Items from a data source
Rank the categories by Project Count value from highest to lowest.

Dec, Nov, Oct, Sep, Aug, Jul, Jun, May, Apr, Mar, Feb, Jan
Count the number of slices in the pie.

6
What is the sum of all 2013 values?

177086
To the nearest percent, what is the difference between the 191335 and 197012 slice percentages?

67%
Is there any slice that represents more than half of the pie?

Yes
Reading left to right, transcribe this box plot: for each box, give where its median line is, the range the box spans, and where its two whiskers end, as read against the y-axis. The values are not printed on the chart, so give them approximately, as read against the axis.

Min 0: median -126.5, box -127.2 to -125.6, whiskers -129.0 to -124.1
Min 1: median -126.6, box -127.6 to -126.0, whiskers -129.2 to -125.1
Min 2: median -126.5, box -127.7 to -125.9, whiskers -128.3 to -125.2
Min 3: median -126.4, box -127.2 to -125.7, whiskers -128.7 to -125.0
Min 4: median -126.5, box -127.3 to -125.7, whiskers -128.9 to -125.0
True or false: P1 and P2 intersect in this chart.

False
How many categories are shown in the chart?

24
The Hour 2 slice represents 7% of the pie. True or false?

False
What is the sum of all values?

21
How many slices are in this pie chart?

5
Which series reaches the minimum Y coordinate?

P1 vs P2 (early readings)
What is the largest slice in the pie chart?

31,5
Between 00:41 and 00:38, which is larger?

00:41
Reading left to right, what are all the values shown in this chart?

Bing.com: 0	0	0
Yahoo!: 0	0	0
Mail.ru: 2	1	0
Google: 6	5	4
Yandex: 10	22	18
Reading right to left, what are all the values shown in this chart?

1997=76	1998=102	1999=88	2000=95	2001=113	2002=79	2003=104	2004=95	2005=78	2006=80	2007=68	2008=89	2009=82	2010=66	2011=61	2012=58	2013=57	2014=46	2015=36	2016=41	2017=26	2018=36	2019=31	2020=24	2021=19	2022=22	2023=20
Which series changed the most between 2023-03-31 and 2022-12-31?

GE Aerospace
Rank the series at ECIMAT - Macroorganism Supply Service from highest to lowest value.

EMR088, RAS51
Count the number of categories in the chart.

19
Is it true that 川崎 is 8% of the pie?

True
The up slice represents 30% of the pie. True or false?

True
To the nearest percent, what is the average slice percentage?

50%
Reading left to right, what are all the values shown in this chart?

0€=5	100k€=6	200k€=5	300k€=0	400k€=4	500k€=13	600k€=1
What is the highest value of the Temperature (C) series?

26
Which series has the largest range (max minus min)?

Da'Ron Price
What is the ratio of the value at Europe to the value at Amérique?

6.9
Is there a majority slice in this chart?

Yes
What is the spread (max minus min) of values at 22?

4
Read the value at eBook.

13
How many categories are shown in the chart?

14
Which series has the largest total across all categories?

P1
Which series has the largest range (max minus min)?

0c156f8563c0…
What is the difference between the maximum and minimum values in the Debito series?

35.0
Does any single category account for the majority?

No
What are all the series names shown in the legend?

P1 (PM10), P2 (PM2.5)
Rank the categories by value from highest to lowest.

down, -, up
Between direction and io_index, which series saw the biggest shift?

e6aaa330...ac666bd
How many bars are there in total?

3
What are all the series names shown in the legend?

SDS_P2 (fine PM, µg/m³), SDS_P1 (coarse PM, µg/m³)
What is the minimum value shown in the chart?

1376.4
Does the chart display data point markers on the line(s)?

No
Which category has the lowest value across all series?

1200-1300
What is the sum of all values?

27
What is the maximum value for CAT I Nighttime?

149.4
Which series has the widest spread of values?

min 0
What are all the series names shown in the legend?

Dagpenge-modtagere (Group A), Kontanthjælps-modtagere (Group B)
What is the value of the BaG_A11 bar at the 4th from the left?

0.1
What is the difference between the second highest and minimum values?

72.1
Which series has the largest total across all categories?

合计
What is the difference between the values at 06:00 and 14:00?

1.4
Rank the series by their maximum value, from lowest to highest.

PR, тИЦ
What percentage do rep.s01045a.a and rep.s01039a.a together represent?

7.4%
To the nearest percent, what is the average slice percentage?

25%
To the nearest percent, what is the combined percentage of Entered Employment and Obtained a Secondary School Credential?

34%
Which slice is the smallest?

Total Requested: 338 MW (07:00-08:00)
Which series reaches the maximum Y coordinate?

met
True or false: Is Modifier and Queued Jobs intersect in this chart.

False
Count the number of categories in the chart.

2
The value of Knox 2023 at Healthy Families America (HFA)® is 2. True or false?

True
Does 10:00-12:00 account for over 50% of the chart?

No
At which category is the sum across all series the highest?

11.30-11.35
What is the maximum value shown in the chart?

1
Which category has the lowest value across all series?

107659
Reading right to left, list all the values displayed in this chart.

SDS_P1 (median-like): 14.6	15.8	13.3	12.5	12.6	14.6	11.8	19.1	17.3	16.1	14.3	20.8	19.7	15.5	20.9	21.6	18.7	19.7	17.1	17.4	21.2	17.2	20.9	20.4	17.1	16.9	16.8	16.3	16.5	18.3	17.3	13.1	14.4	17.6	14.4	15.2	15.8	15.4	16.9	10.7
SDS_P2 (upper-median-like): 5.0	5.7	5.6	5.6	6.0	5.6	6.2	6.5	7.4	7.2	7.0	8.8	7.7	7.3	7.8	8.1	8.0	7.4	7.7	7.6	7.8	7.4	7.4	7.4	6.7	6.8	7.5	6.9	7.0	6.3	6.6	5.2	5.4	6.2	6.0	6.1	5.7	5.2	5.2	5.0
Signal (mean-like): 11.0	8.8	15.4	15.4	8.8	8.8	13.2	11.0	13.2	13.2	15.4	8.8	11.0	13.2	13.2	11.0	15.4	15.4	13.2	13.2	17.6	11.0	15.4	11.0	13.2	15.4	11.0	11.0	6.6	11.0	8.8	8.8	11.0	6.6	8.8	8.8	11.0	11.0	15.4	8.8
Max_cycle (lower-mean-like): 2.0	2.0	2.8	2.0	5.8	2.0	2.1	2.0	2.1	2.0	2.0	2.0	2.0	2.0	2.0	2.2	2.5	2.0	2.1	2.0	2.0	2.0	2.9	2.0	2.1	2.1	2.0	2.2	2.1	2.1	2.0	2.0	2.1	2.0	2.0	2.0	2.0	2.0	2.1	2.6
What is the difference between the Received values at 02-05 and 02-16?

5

*What is expected:*
Copy every line of the entries above word for word, without changing anything.

*The completed task:*
Rank the categories by Project Count value from highest to lowest.

Dec, Nov, Oct, Sep, Aug, Jul, Jun, May, Apr, Mar, Feb, Jan
Count the number of slices in the pie.

6
What is the sum of all 2013 values?

177086
To the nearest percent, what is the difference between the 191335 and 197012 slice percentages?

67%
Is there any slice that represents more than half of the pie?

Yes
Reading left to right, transcribe this box plot: for each box, give where its median line is, the range the box spans, and where its two whiskers end, as read against the y-axis. The values are not printed on the chart, so give them approximately, as read against the axis.

Min 0: median -126.5, box -127.2 to -125.6, whiskers -129.0 to -124.1
Min 1: median -126.6, box -127.6 to -126.0, whiskers -129.2 to -125.1
Min 2: median -126.5, box -127.7 to -125.9, whiskers -128.3 to -125.2
Min 3: median -126.4, box -127.2 to -125.7, whiskers -128.7 to -125.0
Min 4: median -126.5, box -127.3 to -125.7, whiskers -128.9 to -125.0
True or false: P1 and P2 intersect in this chart.

False
How many categories are shown in the chart?

24
The Hour 2 slice represents 7% of the pie. True or false?

False
What is the sum of all values?

21
How many slices are in this pie chart?

5
Which series reaches the minimum Y coordinate?

P1 vs P2 (early readings)
What is the largest slice in the pie chart?

31,5
Between 00:41 and 00:38, which is larger?

00:41
Reading left to right, what are all the values shown in this chart?

Bing.com: 0	0	0
Yahoo!: 0	0	0
Mail.ru: 2	1	0
Google: 6	5	4
Yandex: 10	22	18
Reading right to left, what are all the values shown in this chart?

1997=76	1998=102	1999=88	2000=95	2001=113	2002=79	2003=104	2004=95	2005=78	2006=80	2007=68	2008=89	2009=82	2010=66	2011=61	2012=58	2013=57	2014=46	2015=36	2016=41	2017=26	2018=36	2019=31	2020=24	2021=19	2022=22	2023=20
Which series changed the most between 2023-03-31 and 2022-12-31?

GE Aerospace
Rank the series at ECIMAT - Macroorganism Supply Service from highest to lowest value.

EMR088, RAS51
Count the number of categories in the chart.

19
Is it true that 川崎 is 8% of the pie?

True
The up slice represents 30% of the pie. True or false?

True
To the nearest percent, what is the average slice percentage?

50%
Reading left to right, what are all the values shown in this chart?

0€=5	100k€=6	200k€=5	300k€=0	400k€=4	500k€=13	600k€=1
What is the highest value of the Temperature (C) series?

26
Which series has the largest range (max minus min)?

Da'Ron Price
What is the ratio of the value at Europe to the value at Amérique?

6.9
Is there a majority slice in this chart?

Yes
What is the spread (max minus min) of values at 22?

4
Read the value at eBook.

13
How many categories are shown in the chart?

14
Which series has the largest total across all categories?

P1
Which series has the largest range (max minus min)?

0c156f8563c0…
What is the difference between the maximum and minimum values in the Debito series?

35.0
Does any single category account for the majority?

No
What are all the series names shown in the legend?

P1 (PM10), P2 (PM2.5)
Rank the categories by value from highest to lowest.

down, -, up
Between direction and io_index, which series saw the biggest shift?

e6aaa330...ac666bd
How many bars are there in total?

3
What are all the series names shown in the legend?

SDS_P2 (fine PM, µg/m³), SDS_P1 (coarse PM, µg/m³)
What is the minimum value shown in the chart?

1376.4
Does the chart display data point markers on the line(s)?

No
Which category has the lowest value across all series?

1200-1300
What is the sum of all values?

27
What is the maximum value for CAT I Nighttime?

149.4
Which series has the widest spread of values?

min 0
What are all the series names shown in the legend?

Dagpenge-modtagere (Group A), Kontanthjælps-modtagere (Group B)
What is the value of the BaG_A11 bar at the 4th from the left?

0.1
What is the difference between the second highest and minimum values?

72.1
Which series has the largest total across all categories?

合计
What is the difference between the values at 06:00 and 14:00?

1.4
Rank the series by their maximum value, from lowest to highest.

PR, тИЦ
What percentage do rep.s01045a.a and rep.s01039a.a together represent?

7.4%
To the nearest percent, what is the average slice percentage?

25%
To the nearest percent, what is the combined percentage of Entered Employment and Obtained a Secondary School Credential?

34%
Which slice is the smallest?

Total Requested: 338 MW (07:00-08:00)
Which series reaches the maximum Y coordinate?

met
True or false: Is Modifier and Queued Jobs intersect in this chart.

False
Count the number of categories in the chart.

2
The value of Knox 2023 at Healthy Families America (HFA)® is 2. True or false?

True
Does 10:00-12:00 account for over 50% of the chart?

No
At which category is the sum across all series the highest?

11.30-11.35
What is the maximum value shown in the chart?

1
Which category has the lowest value across all series?

107659
Reading right to left, list all the values displayed in this chart.

SDS_P1 (median-like): 14.6	15.8	13.3	12.5	12.6	14.6	11.8	19.1	17.3	16.1	14.3	20.8	19.7	15.5	20.9	21.6	18.7	19.7	17.1	17.4	21.2	17.2	20.9	20.4	17.1	16.9	16.8	16.3	16.5	18.3	17.3	13.1	14.4	17.6	14.4	15.2	15.8	15.4	16.9	10.7
SDS_P2 (upper-median-like): 5.0	5.7	5.6	5.6	6.0	5.6	6.2	6.5	7.4	7.2	7.0	8.8	7.7	7.3	7.8	8.1	8.0	7.4	7.7	7.6	7.8	7.4	7.4	7.4	6.7	6.8	7.5	6.9	7.0	6.3	6.6	5.2	5.4	6.2	6.0	6.1	5.7	5.2	5.2	5.0
Signal (mean-like): 11.0	8.8	15.4	15.4	8.8	8.8	13.2	11.0	13.2	13.2	15.4	8.8	11.0	13.2	13.2	11.0	15.4	15.4	13.2	13.2	17.6	11.0	15.4	11.0	13.2	15.4	11.0	11.0	6.6	11.0	8.8	8.8	11.0	6.6	8.8	8.8	11.0	11.0	15.4	8.8
Max_cycle (lower-mean-like): 2.0	2.0	2.8	2.0	5.8	2.0	2.1	2.0	2.1	2.0	2.0	2.0	2.0	2.0	2.0	2.2	2.5	2.0	2.1	2.0	2.0	2.0	2.9	2.0	2.1	2.1	2.0	2.2	2.1	2.1	2.0	2.0	2.1	2.0	2.0	2.0	2.0	2.0	2.1	2.6
What is the difference between the Received values at 02-05 and 02-16?

5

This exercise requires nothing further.